E sobre o comportamento do belo-horizontino em relação ao isolamento e distanciamento social. Qual sua opinião?

A maioria das pessoas atendeu muito bem, temos que agradecer. O isolamento está em torno de 46%. É óbvio que há desrespeito, mas isso não me preocupa. Os moradores têm aderido (ao isolamento social).

O hospital de campanha montado na capital pelo governo estadual não foi utilizado e teve que ser desmontado. Algum equipamento ou insumo será reaproveitado em Belo Horizonte?

BH não tem nada a ver com o hospital de campanha do governo estadual. Ele foi importante como retaguarda necessária, mas sabíamos que eles teriam dificuldade de contratar pessoal para atender lá. Para cada leito de UTI são necessários sete profissionais. A rede municipal está bem estruturada já. Nossa preocupação é também com cidades da periferia que viessem a desaguar casos aqui, então o hospital de campanha seria uma tranquilidade. Mas temos sido capazes de absorver essa demanda. Nos últimos tempos, 18% dos pacientes com Covid atendidos na capital são da região metropolitana.

Qual foi seu maior receio durante a pandemia?

Nós tivemos muito medo na hora de reabrir a cidade, pois vimos lugares no mundo que reabriram e explodiu (o número de casos), como Milão (Itália) e Chapecó (em Santa Catarina). Mas não consigo pensar em nenhuma atitude que pudesse ter tomado e não tomei. 

Qual sua previsão para a retomada de atividades culturais, como shows ou espetáculos?

Em lugares fechados, como acontecer uma apresentação no Palácio das Artes, a chance disso acontecer por agora é próxima de zero.

BH registra 282.156 casos suspeitos de Covid notificados no sistema de saúde, mas só 37.801 haviam sido confirmados até ontem. A que se deve essa diferença?

Uma das razões é que testamos prioritariamente as pessoas internadas. Não há como testar todo mundo. O teste PCR custa 300 reais, imagina o volume de recursos necessário para testar, por exemplo 200 mil pessoas? Como sabemos que a maioria dos casos apresenta quadros benignos, optamos, por uma questão de restrição financeira, testar somente os graves.

No fim de maio, o subsecretário de saúde de Minas, Dario Ramalho, reconheceu uma subonitificação de aproximadamente dez casos para cada caso confirmado. Como está essa situação hoje em BH?
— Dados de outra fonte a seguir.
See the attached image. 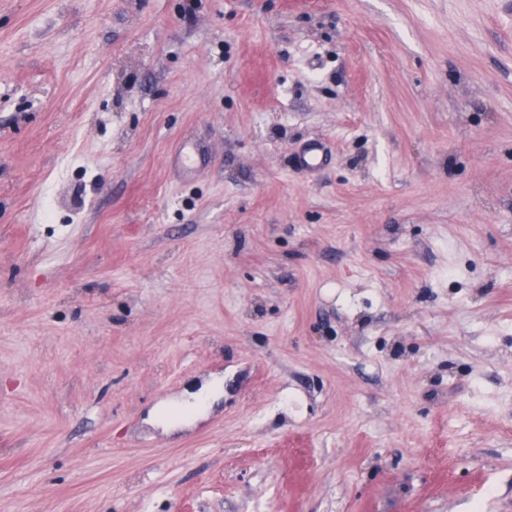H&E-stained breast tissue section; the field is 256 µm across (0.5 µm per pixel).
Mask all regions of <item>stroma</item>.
<instances>
[{"instance_id":"stroma-1","label":"stroma","mask_w":512,"mask_h":512,"mask_svg":"<svg viewBox=\"0 0 512 512\" xmlns=\"http://www.w3.org/2000/svg\"><path fill=\"white\" fill-rule=\"evenodd\" d=\"M0 512H512V0H0ZM224 387V378L214 376L210 381L204 383L199 389L197 398L198 402L202 398L203 393L205 395H209L211 393H217L221 391ZM198 402L194 405H188L180 402H168L162 403L157 407V417L164 427V429H176L181 427L182 425H188L192 423L195 419L202 416L204 411L198 409ZM181 412L184 416L179 420H171L168 418V415L171 412Z\"/></svg>"}]
</instances>
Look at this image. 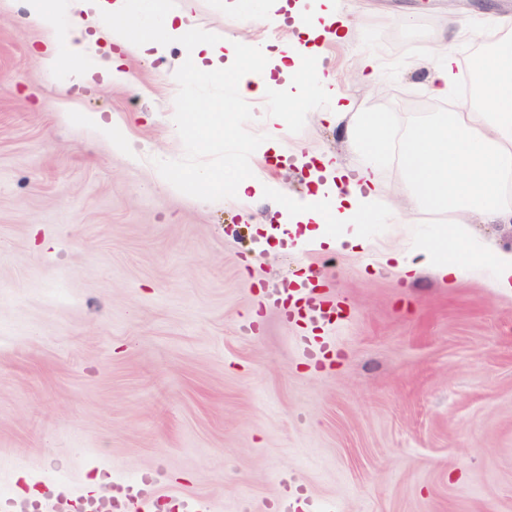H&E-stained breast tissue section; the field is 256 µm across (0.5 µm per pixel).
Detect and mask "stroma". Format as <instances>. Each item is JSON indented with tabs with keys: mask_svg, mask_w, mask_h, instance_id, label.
Wrapping results in <instances>:
<instances>
[{
	"mask_svg": "<svg viewBox=\"0 0 512 512\" xmlns=\"http://www.w3.org/2000/svg\"><path fill=\"white\" fill-rule=\"evenodd\" d=\"M271 2L248 15L229 0H161L268 59L246 128L269 133L284 109L283 150L251 155L266 191L244 205L185 195L154 165L185 153L183 45L156 58L102 49L121 78L80 81L74 56L44 67V33L0 0V497L157 474L164 495L206 497L214 512H271L291 479L315 510L512 512V293L487 268L408 280L390 260L445 229L485 256L512 252V223L458 225L419 202L397 148L439 118L426 74L449 19L474 34L511 18L512 0H337L351 21L338 42L302 30L320 0ZM283 47L305 49L314 86L283 75ZM368 56L369 79L357 71ZM339 95L348 113L325 120ZM361 112L391 119L373 158L348 135ZM311 154L375 164L373 223L337 229L363 251L292 233L278 197L316 194ZM305 272L343 303L323 366L262 297Z\"/></svg>",
	"mask_w": 512,
	"mask_h": 512,
	"instance_id": "1",
	"label": "stroma"
}]
</instances>
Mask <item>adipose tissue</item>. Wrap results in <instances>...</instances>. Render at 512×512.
Masks as SVG:
<instances>
[{
  "instance_id": "ef3b65f1",
  "label": "adipose tissue",
  "mask_w": 512,
  "mask_h": 512,
  "mask_svg": "<svg viewBox=\"0 0 512 512\" xmlns=\"http://www.w3.org/2000/svg\"><path fill=\"white\" fill-rule=\"evenodd\" d=\"M28 25L46 29L47 39L66 42L80 56L88 54L86 31L95 27L109 33L125 49L145 54H163L167 42L185 44L207 70H224V52L196 25L191 10L159 17L162 34L144 37L142 22L134 10V0H24ZM493 50L478 59L483 76L480 104L461 103L447 119L419 129L402 144L407 162L406 178L420 192L427 205L443 206L459 218L478 215L496 224L512 222V206L503 202L502 188L512 177V18L496 17L490 22ZM465 25L454 26L449 37L438 42L437 59L428 69V90L436 97H447L460 69L454 51L465 39ZM390 121L379 112L359 113L352 136L360 149L378 152L387 140ZM326 171L336 177L319 188L329 198L327 208L311 203L295 206L294 218L303 224L360 223L378 205V187L370 168L336 173L332 159H324ZM479 248L469 241L452 237L422 246L398 260L402 275L431 266L441 275L457 272L459 260L478 257Z\"/></svg>"
}]
</instances>
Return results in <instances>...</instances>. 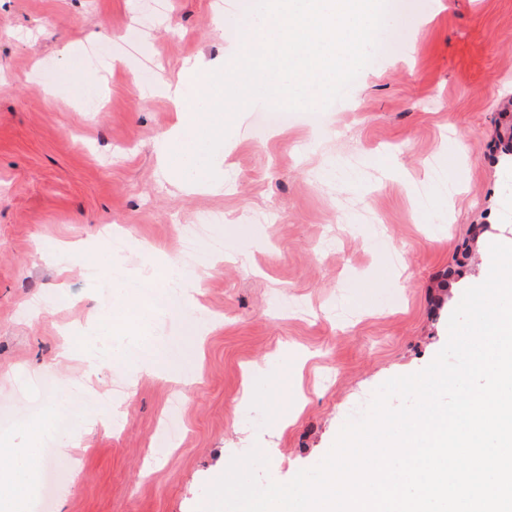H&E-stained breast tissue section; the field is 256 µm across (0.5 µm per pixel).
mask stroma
<instances>
[{
	"instance_id": "35a3bbf8",
	"label": "stroma",
	"mask_w": 512,
	"mask_h": 512,
	"mask_svg": "<svg viewBox=\"0 0 512 512\" xmlns=\"http://www.w3.org/2000/svg\"><path fill=\"white\" fill-rule=\"evenodd\" d=\"M0 0V409L48 371L85 400L47 403L0 431V464L27 434L65 421L77 449L47 512H196L207 487L253 448L267 478L290 481L331 449L352 406L425 368L448 341L464 292L512 241V166L499 136L512 110V0H401L375 59L323 110L264 128L258 101L231 120L215 178L182 167L208 82L173 99L184 62L223 68L242 0ZM95 80L97 112L82 107ZM209 227L224 260L171 311L156 297L180 255V228ZM137 250L117 262L104 227ZM462 276H438L462 243ZM122 265L116 284L86 268ZM308 312L279 310V298ZM149 305L134 352L95 375L61 363L90 348L124 305ZM166 364L167 376L147 372ZM263 376L251 375L254 365ZM184 435L159 451L176 378ZM108 429L85 433L113 386Z\"/></svg>"
}]
</instances>
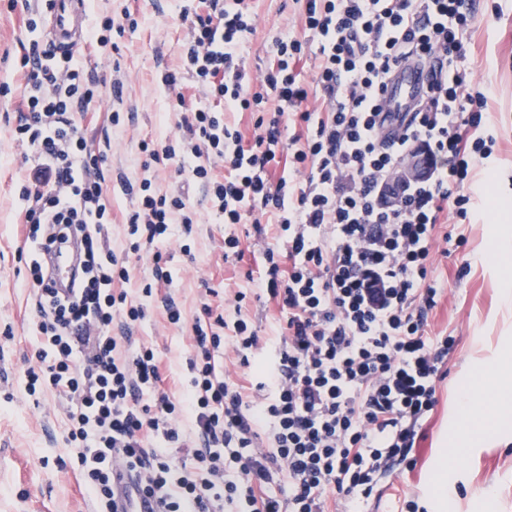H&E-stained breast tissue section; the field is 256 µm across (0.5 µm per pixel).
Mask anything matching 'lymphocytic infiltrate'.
<instances>
[{"instance_id": "f902f5d3", "label": "lymphocytic infiltrate", "mask_w": 512, "mask_h": 512, "mask_svg": "<svg viewBox=\"0 0 512 512\" xmlns=\"http://www.w3.org/2000/svg\"><path fill=\"white\" fill-rule=\"evenodd\" d=\"M181 19L182 60L162 78L182 112L180 134L142 150L204 185L224 223L275 216L281 245L263 251L256 288L279 309V341L261 340L238 290L203 305L184 396L163 390L152 349L125 350L123 333L146 307L129 302L128 261L110 244L105 156L88 152L70 118L95 101L98 78L35 40L19 62L15 128L36 160L18 193L25 239L40 244L62 225L84 249L68 298L30 263L42 346L27 389L43 382L67 394V440L97 512H116L118 466L141 479L160 512H362L378 478L412 454L451 348L426 327L441 296L438 228L471 215L472 173L489 157L487 95L465 65L476 16L466 0H305L303 37L277 36L257 82L244 57L255 29L245 0H198ZM310 52L319 60L314 107L298 69ZM409 62L428 69V93L380 134L385 83ZM187 85L199 101L187 103ZM245 111L255 115L249 144L227 118ZM414 149L431 155L429 176L389 184ZM121 187L135 200L124 218L129 249L151 257L142 287L150 298L173 282L155 245L191 231L197 216L149 179ZM227 351L243 373L218 372ZM266 353L270 361L246 373ZM154 436L159 444L149 445ZM174 448L192 465L176 463Z\"/></svg>"}]
</instances>
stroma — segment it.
Masks as SVG:
<instances>
[{"label": "stroma", "mask_w": 512, "mask_h": 512, "mask_svg": "<svg viewBox=\"0 0 512 512\" xmlns=\"http://www.w3.org/2000/svg\"><path fill=\"white\" fill-rule=\"evenodd\" d=\"M187 0H89L85 25L100 26L104 18H120L130 8L136 30L118 37V47L95 51L80 42L73 60L100 77V100L79 125L89 149H104V164L115 250L125 246L124 215L134 201L123 193L120 176L151 179L153 187L184 194L197 211L198 224L189 238H172L160 250L173 273L166 288L182 314L181 325L167 322L160 300H152L148 317L132 328V348L152 347L167 375L166 390L180 395L185 387L186 359L192 325L203 303L223 301L224 290L247 287V271H259L265 248L277 247L273 232L257 233L254 224H220L209 210L204 188L177 177L173 166L143 169L141 141L163 140L177 131L180 118L175 96L162 83L166 69L178 66L187 29L180 11ZM255 31L245 44L252 75L270 64L274 37L303 36V0H248ZM477 23L471 32L468 65L477 83L488 90L495 116L496 143L488 168L478 171L482 190L477 213L463 224L440 225L449 235L448 256H437L434 272L443 293L428 317V332L450 336L454 346L437 383L438 403L423 424L413 450L415 465L396 466L379 483L369 512H422V493L456 418L457 388L467 372L488 368L499 349L512 344V308L505 307L501 284L511 273L497 270L486 259L493 245L490 229L495 199L512 202V0H469ZM25 0H0V512H95L84 487L76 451L67 442L66 399L47 390L29 394L25 372L41 347L36 328V297L26 283L29 248L17 233L25 210L17 182L33 164L14 140L17 105L24 83L18 62L42 30L28 31ZM121 89H114V80ZM119 124H112V111ZM237 235L243 260L224 257V236ZM447 512H512V427L461 449L458 465L448 468Z\"/></svg>", "instance_id": "1"}]
</instances>
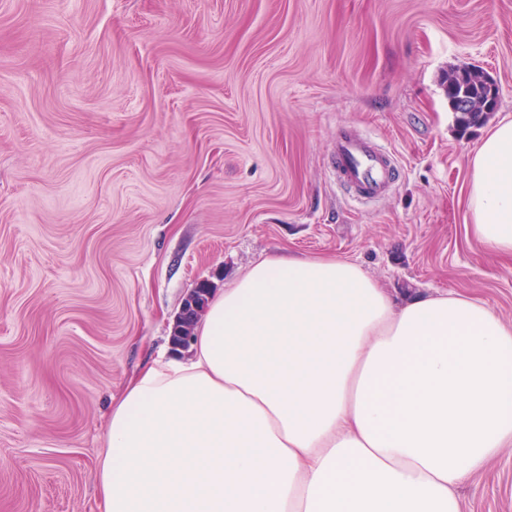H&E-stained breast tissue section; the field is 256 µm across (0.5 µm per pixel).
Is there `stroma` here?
Wrapping results in <instances>:
<instances>
[{"instance_id": "obj_1", "label": "stroma", "mask_w": 512, "mask_h": 512, "mask_svg": "<svg viewBox=\"0 0 512 512\" xmlns=\"http://www.w3.org/2000/svg\"><path fill=\"white\" fill-rule=\"evenodd\" d=\"M464 66L511 118L512 0H0V512H105L107 415L192 357L171 334L201 281L330 256L511 322L512 259L467 229ZM342 126L397 155L384 199L337 185ZM461 493L512 512V447ZM486 76L475 68L462 67L448 78V99L461 131L482 123L498 105L496 83ZM460 100L471 103L472 107L468 110L459 108Z\"/></svg>"}]
</instances>
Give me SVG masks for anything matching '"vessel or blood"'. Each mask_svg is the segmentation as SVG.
Instances as JSON below:
<instances>
[{
  "label": "vessel or blood",
  "mask_w": 512,
  "mask_h": 512,
  "mask_svg": "<svg viewBox=\"0 0 512 512\" xmlns=\"http://www.w3.org/2000/svg\"><path fill=\"white\" fill-rule=\"evenodd\" d=\"M331 165L356 200L377 201L392 189L400 172L396 154L349 128L336 133Z\"/></svg>",
  "instance_id": "vessel-or-blood-1"
}]
</instances>
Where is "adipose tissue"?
I'll return each instance as SVG.
<instances>
[{
  "instance_id": "ef3b65f1",
  "label": "adipose tissue",
  "mask_w": 512,
  "mask_h": 512,
  "mask_svg": "<svg viewBox=\"0 0 512 512\" xmlns=\"http://www.w3.org/2000/svg\"><path fill=\"white\" fill-rule=\"evenodd\" d=\"M468 229L512 256V118L469 158ZM110 417L105 512H467L512 447V324L354 262L275 256L214 298Z\"/></svg>"
}]
</instances>
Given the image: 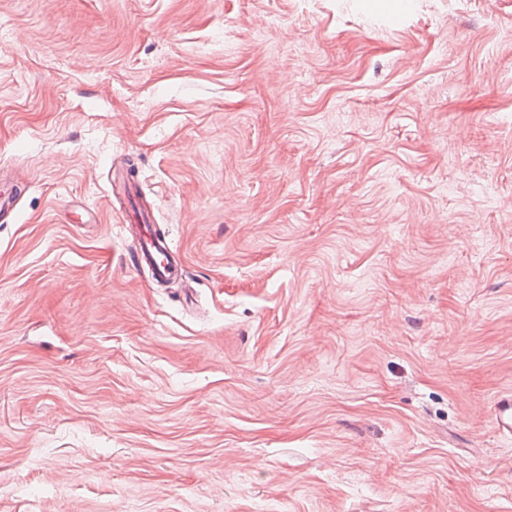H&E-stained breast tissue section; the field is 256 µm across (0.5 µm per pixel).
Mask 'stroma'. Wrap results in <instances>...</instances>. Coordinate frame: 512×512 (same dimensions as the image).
Returning a JSON list of instances; mask_svg holds the SVG:
<instances>
[{
  "label": "stroma",
  "instance_id": "stroma-1",
  "mask_svg": "<svg viewBox=\"0 0 512 512\" xmlns=\"http://www.w3.org/2000/svg\"><path fill=\"white\" fill-rule=\"evenodd\" d=\"M1 190L0 512H512V0H0ZM120 227L133 238L136 264L148 269L154 281L162 283L179 275V263L173 256L170 240L152 224H122ZM495 429L504 435L512 436V394L498 396L493 405Z\"/></svg>",
  "mask_w": 512,
  "mask_h": 512
}]
</instances>
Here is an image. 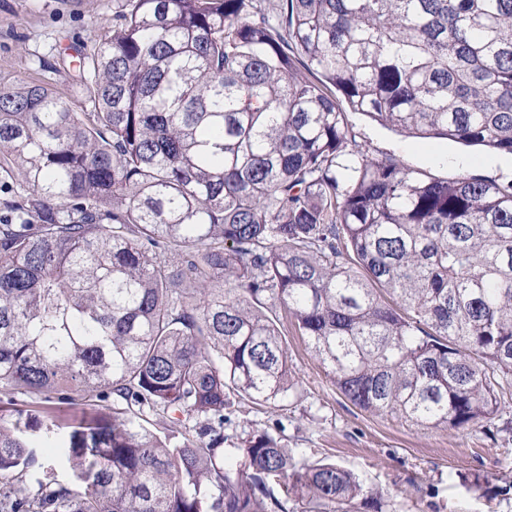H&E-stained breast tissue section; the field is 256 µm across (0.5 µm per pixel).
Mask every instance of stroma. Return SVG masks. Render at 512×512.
<instances>
[{
  "label": "stroma",
  "instance_id": "35a3bbf8",
  "mask_svg": "<svg viewBox=\"0 0 512 512\" xmlns=\"http://www.w3.org/2000/svg\"><path fill=\"white\" fill-rule=\"evenodd\" d=\"M121 0H0V87L47 83L80 112L77 62L68 48L92 47L112 25ZM345 129L368 155L451 181L468 175L512 182V156L444 139L422 141L345 110ZM291 380L287 408L235 401L226 410L225 447H241L257 431L278 438L295 462L331 461L369 491L358 512H512V388L491 428H426L396 415L353 406L301 336L288 332ZM487 475L479 492L464 476Z\"/></svg>",
  "mask_w": 512,
  "mask_h": 512
}]
</instances>
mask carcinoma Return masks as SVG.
Segmentation results:
<instances>
[{
    "label": "carcinoma",
    "instance_id": "obj_1",
    "mask_svg": "<svg viewBox=\"0 0 512 512\" xmlns=\"http://www.w3.org/2000/svg\"><path fill=\"white\" fill-rule=\"evenodd\" d=\"M81 59L91 112L0 89V410L102 406L0 423V512H287L271 476L304 512H352L368 496L336 464L266 431L224 447L231 396L287 406L273 308L356 407L497 417L512 183L348 148L328 89L512 155V0H123Z\"/></svg>",
    "mask_w": 512,
    "mask_h": 512
}]
</instances>
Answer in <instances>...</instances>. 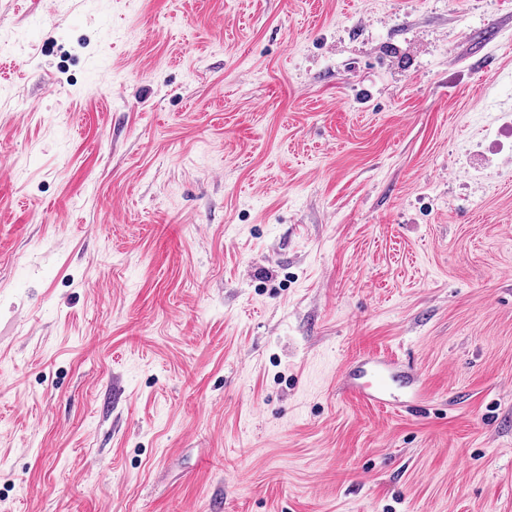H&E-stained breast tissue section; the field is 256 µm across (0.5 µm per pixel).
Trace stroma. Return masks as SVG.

Exatamente, a nossa estimativa de subnotificação é a mesma.

Avaliando em perspectiva, o senhor acredita que o vírus já estava na cidade durante o Carnaval?

O Carnaval de BH recebe turistas regionais e nacionais, poucos chegam do exterior. O coronavírus acometeu primeiramente gente que estava fora do país, como aconteceu com o primeiro caso registrado em Minas Gerais, de uma pessoa que tinha viajado ao exterior. Então não houve essa preocupação. O tempo de vida do vírus é de 14 dias, mas em 95% dos casos ele se manifesta até o 5º dia após o contágio. Isso significa que o primeiro caso de infecção em BH deve ter acontecido no início de março, ou seja, não é provável que o vírus estivesse por aqui no Carnaval.